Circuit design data
--

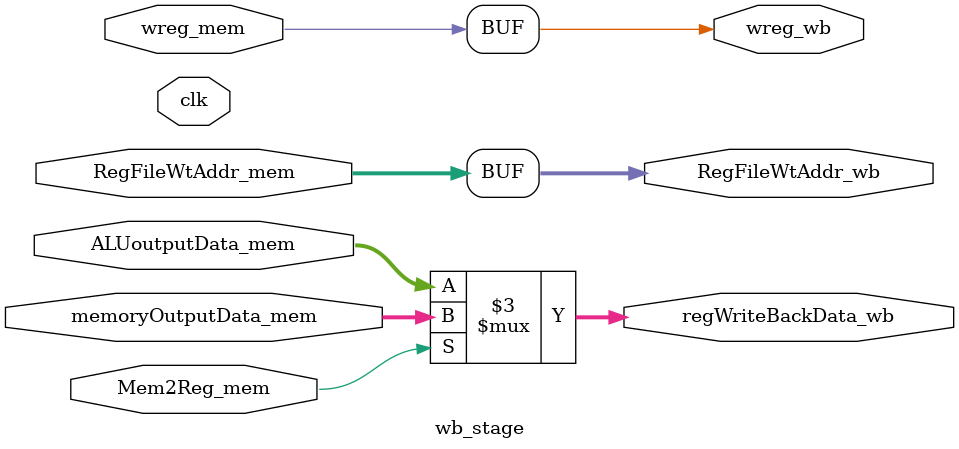
<source format=v>
`timescale 1ns / 1ps
module wb_stage(
input clk,
input wreg_mem,
input Mem2Reg_mem,//1éÄmemµ½reg, 0éaluÝ³öµ½reg
input [31:0]memoryOutputData_mem,
input [31:0]ALUoutputData_mem,
input [31:0]RegFileWtAddr_mem,
output reg [31:0]regWriteBackData_wb,
output wreg_wb,
output [31:0]RegFileWtAddr_wb
    );
reg [31:0]regWriteBackData_wb_this;
//²»ÔÙÑÓßtÒ»ÖÜÆÚ£¬Ö±½Ó¦regFileßMÐÐ²Ù×÷
always@(*)begin
	if(Mem2Reg_mem)
	regWriteBackData_wb<=memoryOutputData_mem;
	else
	regWriteBackData_wb<=ALUoutputData_mem;
end

assign	RegFileWtAddr_wb=RegFileWtAddr_mem;
assign	wreg_wb=wreg_mem;
endmodule

</source>
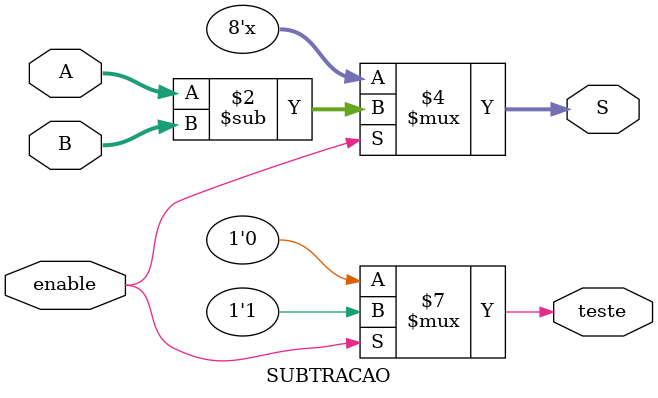
<source format=v>
module SOMA (A, B, S, enable);
input enable;
input [7:0] A;
input [7:0] B;
output reg [7:0] S;
always @(*)

begin
	
	if(enable)
	
		S = A+B;
	
	end

endmodule

module SUBTRACAO (A, B, S, enable, teste);
input enable;
output teste;
input [7:0] A;
input [7:0] B;
output reg [7:0] S;
always @(*)

begin
	
	if(enable)
		begin
			teste = 1;
			S = A-B;
		end 
	else 
		teste = 0;
end

endmodule
</source>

--

**INSTRUCTIONS FOR THE TASK**
Whatever lies between the first line of the data and the line holding "regWriteBackData_wb<=ALUoutputData_mem;", inclusive, should be repeated exactly, apart from the pictures.

**ANSWER**
<source format=v>
`timescale 1ns / 1ps
module wb_stage(
input clk,
input wreg_mem,
input Mem2Reg_mem,//1éÄmemµ½reg, 0éaluÝ³öµ½reg
input [31:0]memoryOutputData_mem,
input [31:0]ALUoutputData_mem,
input [31:0]RegFileWtAddr_mem,
output reg [31:0]regWriteBackData_wb,
output wreg_wb,
output [31:0]RegFileWtAddr_wb
    );
reg [31:0]regWriteBackData_wb_this;
//²»ÔÙÑÓßtÒ»ÖÜÆÚ£¬Ö±½Ó¦regFileßMÐÐ²Ù×÷
always@(*)begin
	if(Mem2Reg_mem)
	regWriteBackData_wb<=memoryOutputData_mem;
	else
	regWriteBackData_wb<=ALUoutputData_mem;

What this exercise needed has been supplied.